Pub which lost licence after drug use incidents fails in appeal against revocation
The owners of a pub which had its licence revoked following several incidents of illegal drug use and public disorder have lost an appeal against the decision.
The appellants claimed that the licensing board had failed to take account of and disclose a licensing standards officer’s (LSO) report into the premises, but judges in the Inner House of the Court of Session refused the appeal after ruling that it was “tolerably clear” that the report was taken into account and that there “no duty on the respondents to disclose the report as a matter of fairness or natural justice”.
In the appeal by Trust Innes Ltd under section 132(6) of the Licensing (Scotland) Act 2005 against the revocation of a premises licence in respect of “The Scotch” bar in Summerston, Glasgow, the Lord Justice Clerk, Lord Carloway (pictured), sitting with Lady Dorrian and Lord Drummond Young, heard that a premises licence review application was submitted by Police Scotland to the City of Glasgow Licensing Board in June 2013 following several incidents in the premises.
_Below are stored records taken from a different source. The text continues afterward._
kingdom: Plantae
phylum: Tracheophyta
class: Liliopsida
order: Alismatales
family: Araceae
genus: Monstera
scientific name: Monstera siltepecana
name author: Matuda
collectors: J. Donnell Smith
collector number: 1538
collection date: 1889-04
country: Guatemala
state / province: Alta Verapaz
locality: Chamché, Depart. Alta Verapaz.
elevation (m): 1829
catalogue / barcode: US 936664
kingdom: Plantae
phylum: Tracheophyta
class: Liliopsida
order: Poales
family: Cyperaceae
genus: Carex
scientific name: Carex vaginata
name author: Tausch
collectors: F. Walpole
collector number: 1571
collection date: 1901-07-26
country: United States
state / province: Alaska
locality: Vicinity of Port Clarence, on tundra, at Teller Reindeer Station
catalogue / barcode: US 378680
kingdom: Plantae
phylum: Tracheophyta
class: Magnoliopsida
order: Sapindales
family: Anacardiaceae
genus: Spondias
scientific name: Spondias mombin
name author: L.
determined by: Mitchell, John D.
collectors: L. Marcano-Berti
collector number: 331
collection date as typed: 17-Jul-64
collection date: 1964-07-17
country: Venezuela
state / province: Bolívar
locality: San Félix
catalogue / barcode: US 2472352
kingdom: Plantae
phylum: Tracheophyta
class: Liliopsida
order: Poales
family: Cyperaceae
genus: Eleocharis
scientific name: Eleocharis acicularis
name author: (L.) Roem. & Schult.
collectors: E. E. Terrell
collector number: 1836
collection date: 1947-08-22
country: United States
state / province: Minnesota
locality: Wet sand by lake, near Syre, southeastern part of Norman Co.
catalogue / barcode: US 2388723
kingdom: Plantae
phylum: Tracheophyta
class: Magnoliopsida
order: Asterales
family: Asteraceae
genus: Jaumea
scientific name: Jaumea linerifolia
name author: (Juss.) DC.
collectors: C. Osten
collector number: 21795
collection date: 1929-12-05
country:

During the period January 2012 to March 2013 there had been three “interventions” at which the police, representatives of the appellants, the LSO and others had met and discussed various mechanisms designed to resolve the perceived problems, but further incidents had occurred despite recommended actions having been agreed.
The police sought a review on the basis that the appellants were either “unable or unwilling” to operate the premises in line with certain of the licensing objectives set out in section 4 of the Act, namely preventing crime and disorder, securing public safety, and preventing public nuisance.
The respondents intimated the application to the local LSO, whose report advised that the details given concurred with the information held in their records, and following a review hearing the respondents revoked the licence under section with immediate effect.
In July 2013, the respondents issued a detailed statement of reasons, which considered that the continued pattern of drugs misuse within the premises was serious, significant and demonstrated a clear and considerable departure from the reasonable and proper standards to be expected in the operation of licensed premises.
It noted that the police had deemed it necessary to make 170 visits to the premises over an 18-month period and stated that the seriousness of the circumstances, in which the premises were “the biggest problem to the police” in the local area, meant that anything short of revocation of the licence would continue to compromise severely the licensing objectives identified.
An appeal against the decision to revoke the licence was refused by a sheriff, prompting the appeal to the Inner House, where the appellants argued that the respondents had failed to take account of the LSO report and had thereby erred in law.
They also maintained that the respondents had failed to disclose the LSO report to the appellants. In other words, esto the respondents had taken the LSO report into account, they had breached natural justice in so doing because it was material upon which the appellants had not been given the opportunity to comment.
The appellants sought disposal by way of a remit to the respondents with guidance that the respondents ought to take account of the up to date position, that the circumstances had improved, the premises had traded for some 16 months under a new tenant, and that it had been indicated that a new licence application would be viewed favourably by the police.
It was accepted by the respondents that there was no reference to the LSO report in the respondents’ statement of reasons. However, there had been no duty upon the respondents to do so, or to give any particular weight to it. What was necessary was to have regard to the substance of the decision rather than matters of pure form.
The report had not been favourable to the appellants, but ultimately it had no material bearing on the respondents’ decision and the sheriff had been correct to reject the appellants’ argument, it was submitted.
Refusing the appeal, the judges ruled that the respondents had not failed in respect of any statutory duty of disclosure to the appellants in respect of the LSO report.
Delivering the opinion of the court, the Lord Justice Clerk said: “The statutory requirement is that the respondents must take the report into account. Where it has done so, the report itself may feature in the statement of reasons only where it has been the vehicle by which substantive issues are uniquely raised. In the present case, the report merely supported certain facts which were set out elsewhere and were not, in any event, in dispute. It did not raise any distinct facts or other matters in controversy.
“The respondents had regard to the material facts, and there was no purpose to be served by making a specific reference to the report itself. Accordingly, the appellants’ contentions concerning disclosure and any failure to take proper or explicit account of the report’s terms are rejected. The sheriff’s reasoning in this regard was clear and sound. The appeal is accordingly refused.”